After Specialist Vanessa Guillen was killed by another soldier at Fort Hood last April, a civilian review panel looked at how Army investigators handled the case — and the base’s ability to respond to sexual assault and harassment allegations.
The report found the Army’s Criminal Investigation Command to be understaffed, under-resourced and unable to pursue some cases properly.
CID chief Major General Donna Martin gave an update regarding the group’s recommendations at a House Armed Services Committee hearing Tuesday.
“As a result of the Fort Hood independent findings, my command started a bottom-up risk assessment of the entire command,” she said.
In her opening remarks, Martin described two programs Fort Hood put in place after the report came out. But she didn’t give many examples of CID’s own reforms, which concerned Democratic Congresswoman Jackie Speier of California.
“I'm truly disappointed that that is the extent of what you have gleaned from the report,” she said after Martin’s address.

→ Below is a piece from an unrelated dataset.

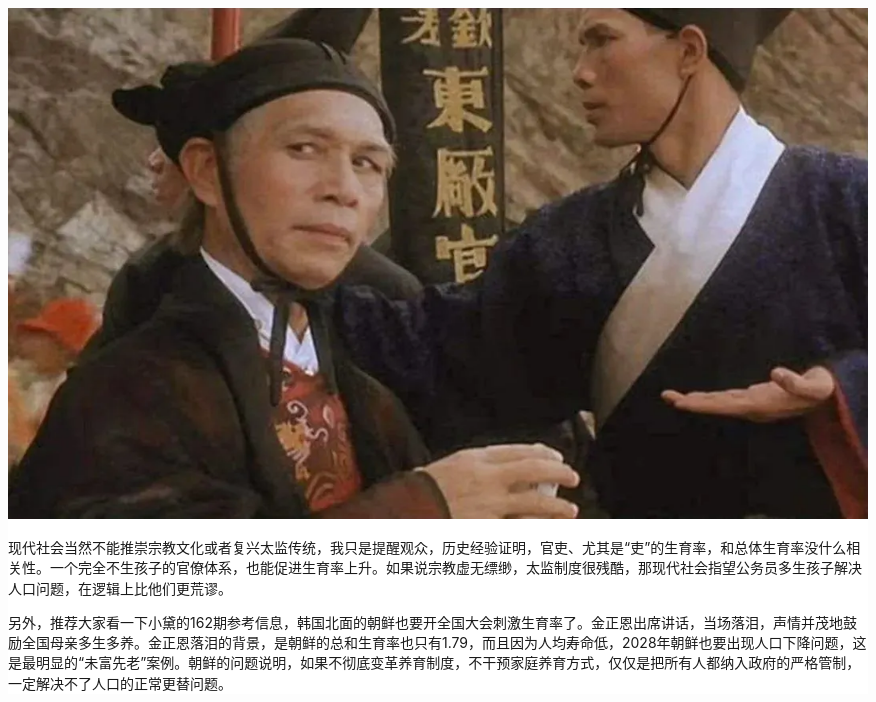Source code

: ![](/images/btnews/0601_0700/0685/0685_8.webp)

现代社会当然不能推崇宗教文化或者复兴太监传统，我只是提醒观众，历史经验证明，官吏、尤其是“吏”的生育率，和总体生育率没什么相关性。一个完全不生孩子的官僚体系，也能促进生育率上升。如果说宗教虚无缥缈，太监制度很残酷，那现代社会指望公务员多生孩子解决人口问题，在逻辑上比他们更荒谬。

另外，推荐大家看一下小黛的162期参考信息，韩国北面的朝鲜也要开全国大会刺激生育率了。金正恩出席讲话，当场落泪，声情并茂地鼓励全国母亲多生多养。金正恩落泪的背景，是朝鲜的总和生育率也只有1.79，而且因为人均寿命低，2028年朝鲜也要出现人口下降问题，这是最明显的“未富先老”案例。朝鲜的问题说明，如果不彻底变革养育制度，不干预家庭养育方式，仅仅是把所有人都纳入政府的严格管制，一定解决不了人口的正常更替问题。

General Martin said she would push for 300 civilian agents to be added across the agency — some of whom would go to Fort Hood. She also said Army investigators can now stay in place longer when dealing with complex investigations.
The base has gotten better at forensic cell phone analysis, too, Martin added. Issues with cell phone tracking hampered the Guillen investigation and many other missing soldier cases.
But Representative Jim Banks, a Republican from Indiana, said he needed more details about how Martin had improved relationships with civilian law enforcement agencies around Fort Hood.
“I'm not hearing a specific answer about a specific effort at Fort Hood to repair damaged relationships. There should be an extra effort or strategy. I hope that you'll come back and give us more of a specific answer to that question,” Banks said.
CID may switch to a civilian-led agency, according to a report from Army Times. But that proposal hasn’t been approved by Army leaders.